Muchas veces, por querer ayudar, buscamos adaptar la información a nuestras expectativas, o queremos que la gente esté informada. En estos momentos de crisis lo más importante no es la cantidad, sino la calidad de la información. Todos ayudan a su manera, y una ayuda fundamental es depurar la información.

Para cerrar

Quisiera dedicar este texto a quienes a la fecha no han sido apoyados y escuchados tras el sismo del 85, así como a quienes se vieron afectados durante los terremotos del 7 y del 19 de septiembre del 2017 (porque sí, como parte de un chilangocentrismo, tendemos a dejar fuera de la narrativa de la memoria lo ocurrido el 7 de septiembre).

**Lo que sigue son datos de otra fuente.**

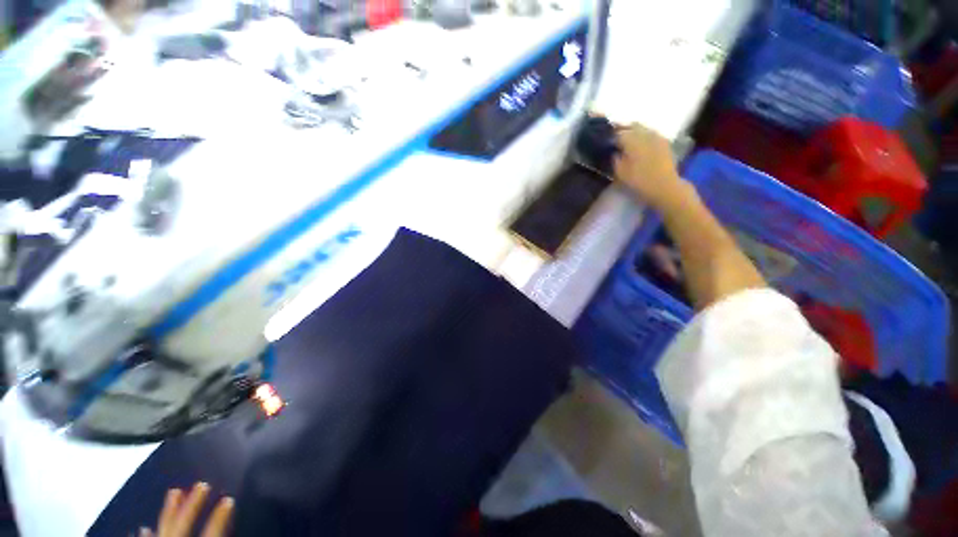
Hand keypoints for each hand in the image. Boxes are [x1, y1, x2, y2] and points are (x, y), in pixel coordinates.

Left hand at [140, 482, 233, 536]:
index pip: (210, 530)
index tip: (229, 499)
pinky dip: (146, 533)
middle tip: (202, 483)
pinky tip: (143, 528)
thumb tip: (233, 528)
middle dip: (193, 502)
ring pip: (163, 525)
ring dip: (169, 509)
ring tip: (173, 491)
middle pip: (183, 521)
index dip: (220, 515)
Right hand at [613, 123, 688, 210]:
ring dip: (634, 132)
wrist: (664, 186)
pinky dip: (644, 136)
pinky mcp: (664, 142)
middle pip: (631, 126)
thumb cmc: (639, 181)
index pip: (618, 133)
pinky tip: (641, 144)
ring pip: (642, 128)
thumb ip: (615, 159)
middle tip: (616, 138)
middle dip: (623, 130)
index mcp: (631, 140)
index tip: (606, 142)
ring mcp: (656, 136)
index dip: (610, 136)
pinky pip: (651, 133)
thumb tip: (614, 151)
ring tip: (628, 141)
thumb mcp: (620, 172)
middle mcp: (644, 133)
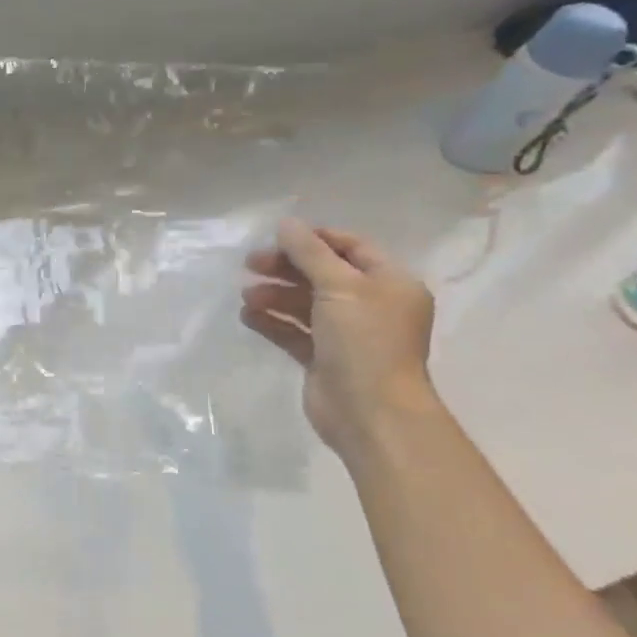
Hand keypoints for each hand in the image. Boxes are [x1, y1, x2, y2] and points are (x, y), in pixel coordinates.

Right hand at [240, 218, 437, 459]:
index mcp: (390, 283)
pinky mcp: (324, 358)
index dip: (314, 238)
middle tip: (250, 264)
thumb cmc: (364, 341)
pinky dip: (272, 321)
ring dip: (275, 295)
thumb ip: (309, 253)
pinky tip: (247, 316)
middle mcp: (371, 305)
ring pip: (305, 303)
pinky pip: (294, 331)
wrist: (370, 412)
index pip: (351, 247)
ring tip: (246, 296)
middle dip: (287, 267)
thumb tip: (286, 224)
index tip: (276, 237)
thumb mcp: (339, 286)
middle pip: (323, 274)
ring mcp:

A quienes no tienen voz ni representatividad en los medios de comunicación, que no son escuchados.

A quienes son reducidos a conceptos y estadísticas.

A quienes hoy duermen en las calles, a los damnificados que tras un año no han sido escuchados.

A todos los que debemos contemplar cuando se construyan protocolos: comunidades, sectores vulnerables, etcétera.

Guardemos silencio para poder escucharlos. Porque si en estos espacios y momentos de reflexión no somos empáticos, y si en el día a día no lo somos, de nada sirve vivir y recordar lo acontecido.

[1] Una versión previa de este texto fue leída el 22 de febrero de 2018 en el encuentro “Reflexiones sobre el sonido. La experiencia de escucha ante el terremoto #19S”, organizado por la Universidad de la Comunicación los días 21, 22 y 23 de febrero.